Agora o caro anónimo pode perguntar se o preço a pagar não foi exagerado. A Republica foi a mudança radical visando transformar uma sociedade feudal numa sociedade digna do século das Luzes.

Lincoln, para transformar a sociedade americana ,foi obrigado a acabar com a escravidão, desencadeando uma guerra civil. O Custo, foi de 650 000 mortos.

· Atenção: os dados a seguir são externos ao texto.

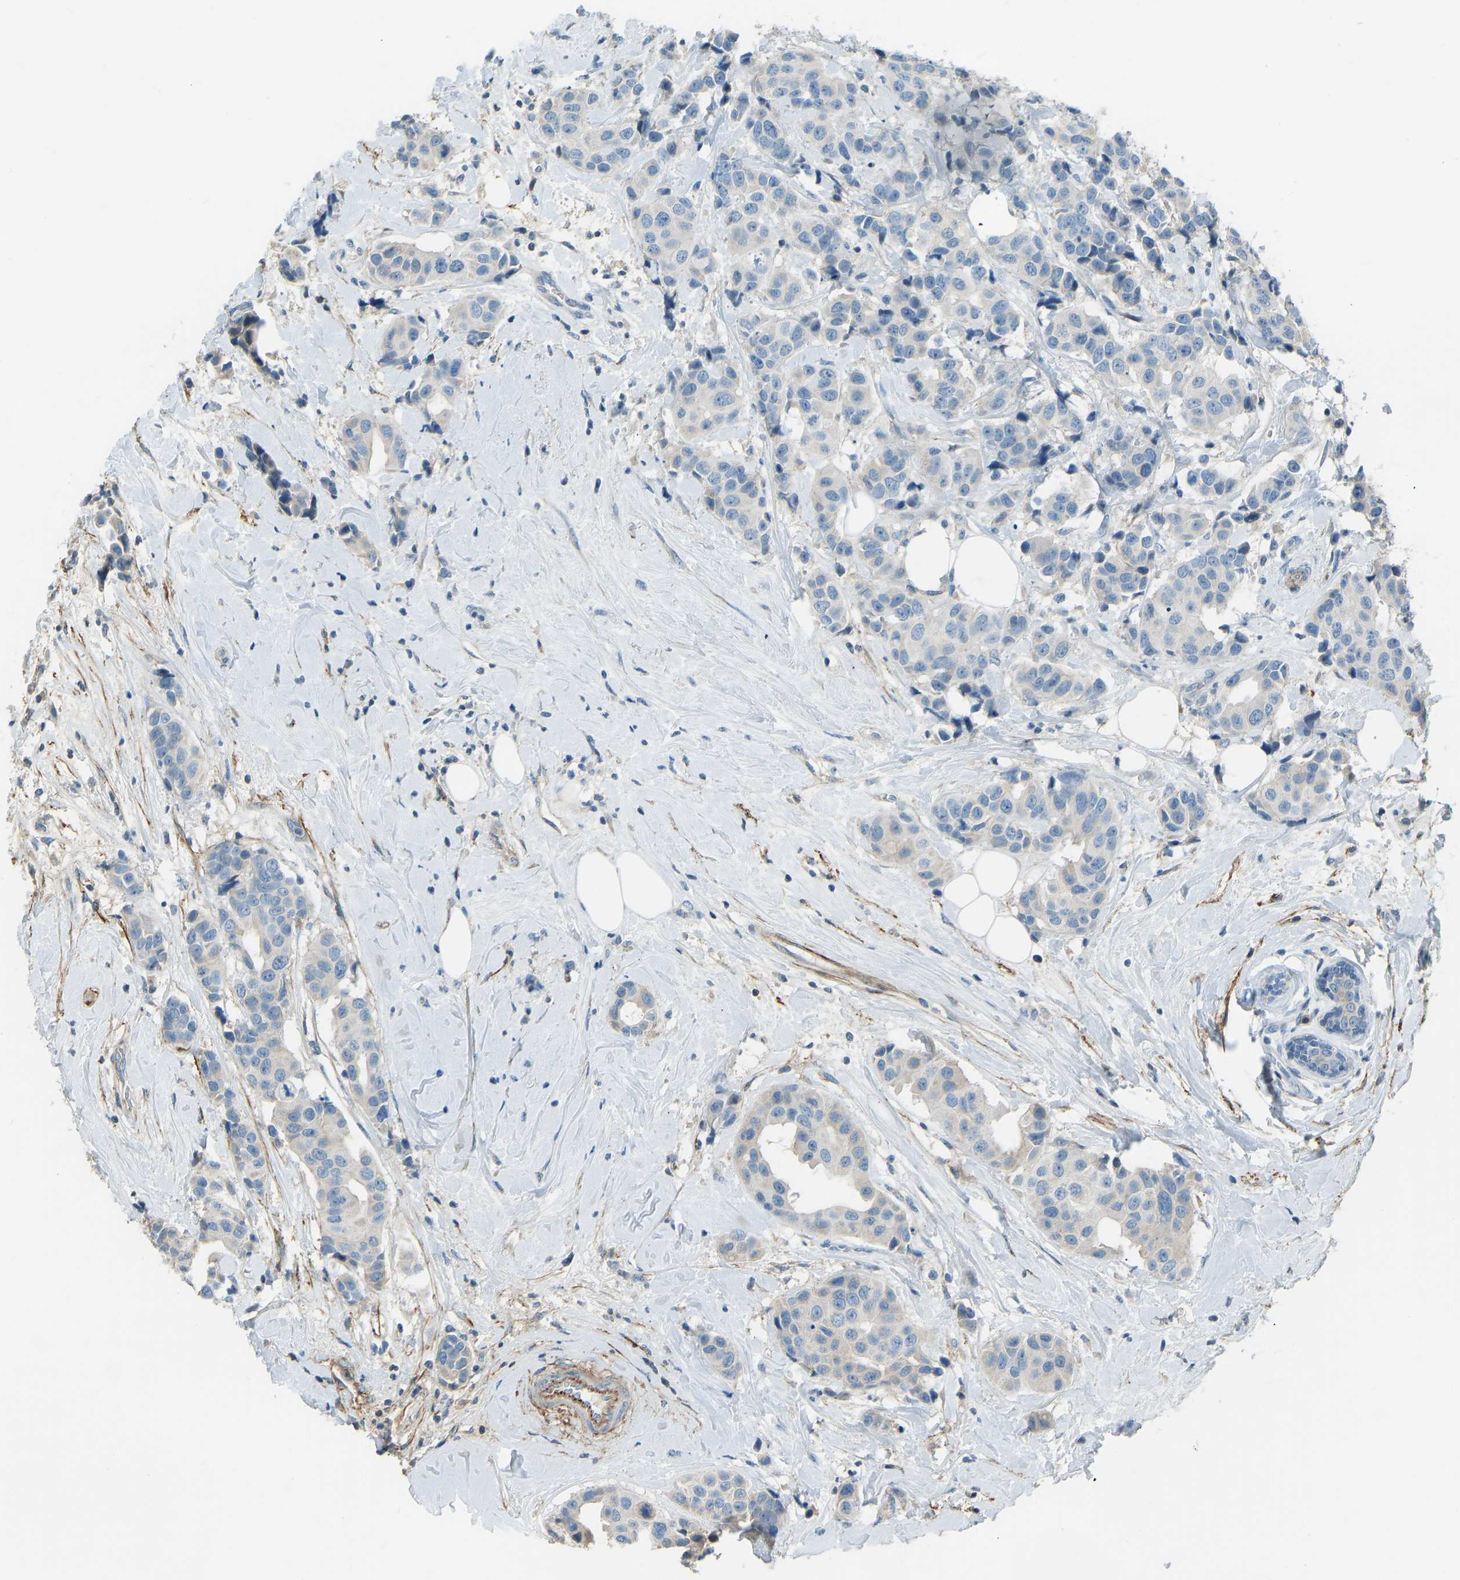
{"staining": {"intensity": "weak", "quantity": "<25%", "location": "cytoplasmic/membranous"}, "tissue": "breast cancer", "cell_type": "Tumor cells", "image_type": "cancer", "snomed": [{"axis": "morphology", "description": "Normal tissue, NOS"}, {"axis": "morphology", "description": "Duct carcinoma"}, {"axis": "topography", "description": "Breast"}], "caption": "Histopathology image shows no protein expression in tumor cells of breast cancer (invasive ductal carcinoma) tissue.", "gene": "FBLN2", "patient": {"sex": "female", "age": 39}}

Os mortos são sempre demais.

Anónimo disse...

@ Sr. De Freitas.

Resumindo: Os Girondinos da época eram o Trump de agora. Os Jacobinos eram os bons da festa que era necessário fazer para acabar com a sociedade feudal [?] e passar a ser tudo de bom para o mundo no futuro.
Ou seja acabar com a escumalha e ficarem só os bons.
Que critérios foram aplicados para saber quais eram os bons. A sua formação profissional e origem na tal sociedade feudal?
Tal como na Rússia há duzentos anos um médico era obrigado a ser um burguês e por isso.... podia trabalhar mas em regime de voluntariado ou melhor de escravidão.
Não me estendo mais para não cansar.....

Anónimo disse...

@ Sr. De Freitas às 15:53

"Agora o caro anónimo pode perguntar se o preço a pagar não foi exagerado. A Republica foi a mudança radical visando transformar uma sociedade feudal numa sociedade digna do século das Luzes.
Lincoln, para transformar a sociedadE americana ,foi obrigado a acabar com a escravidão, desencadeando uma guerra civil. O Custo, foi de 650 000 mortos."

Será que ele há mortos úteis e outros não. Para se atingir um fim tem que haver mortos em barda e os do inimigo são os uteis e os dos, do bem [sic], são os heroís.


Anónimo disse...

Ficam proibidos de se "meterem" com o caro Joaquim de Freitas. Levamos cada "injeção" de sabedoria. A estas horas da noite é de mais.

Anónimo disse...

No entanto pode-se mandar via este blog alguns textos que ajudariam o Sr. De Freitas a compreender-se??